Task directions: Exactly the line with "(747, 307) = (561, 250): grey" and the lines that follow it, through the closing line of the entries, should be restated, with nothing left out or added.

Records to process section start

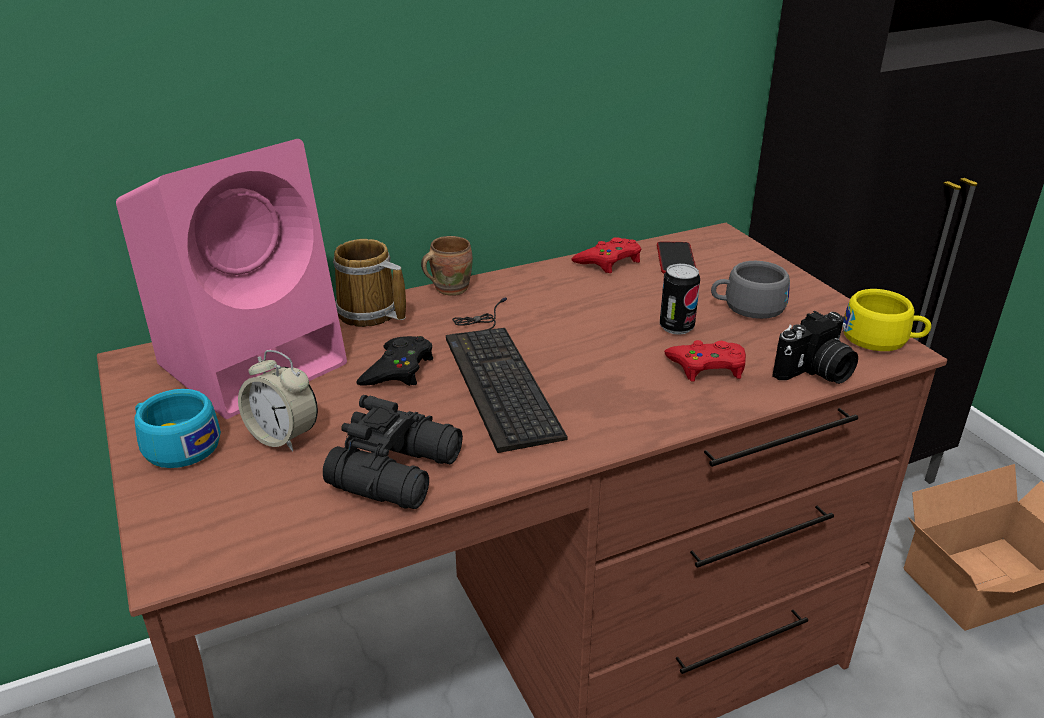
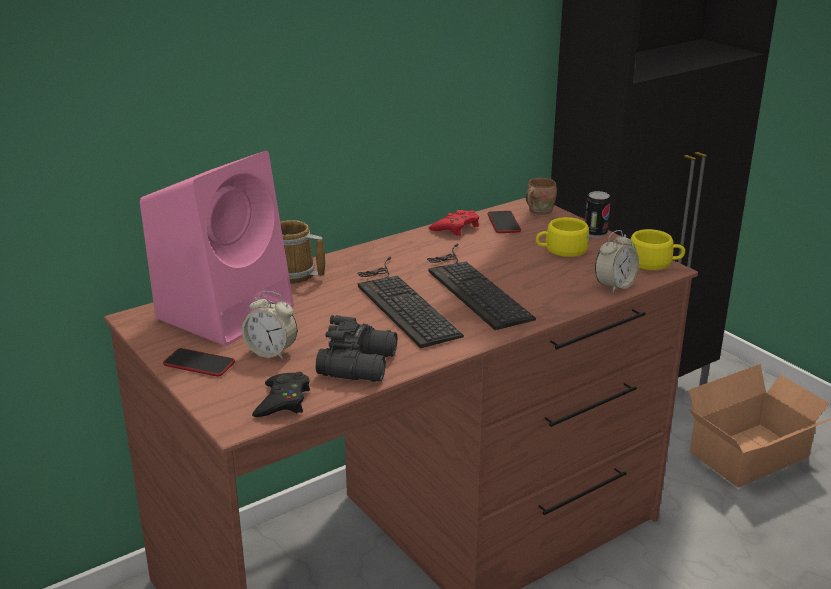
camera: 10 degrees left, 5 degrees down
(176, 445) = (199, 364): turquoise cup -> phone
(398, 370) = (332, 307): black game controller -> black game controller (283, 401)
(448, 288) = (345, 254): brown mug -> brown mug (538, 213)
(606, 355) = (473, 287): none -> keyboard
(676, 327) = (516, 266): can -> can (595, 233)
(707, 366) = (543, 288): red game controller -> none
(747, 307) = (561, 250): grey cup -> yellow cup
(815, 372) = (614, 286): camera -> alarm clock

Records to process section end

Your response:
(747, 307) = (561, 250): grey cup -> yellow cup
(815, 372) = (614, 286): camera -> alarm clock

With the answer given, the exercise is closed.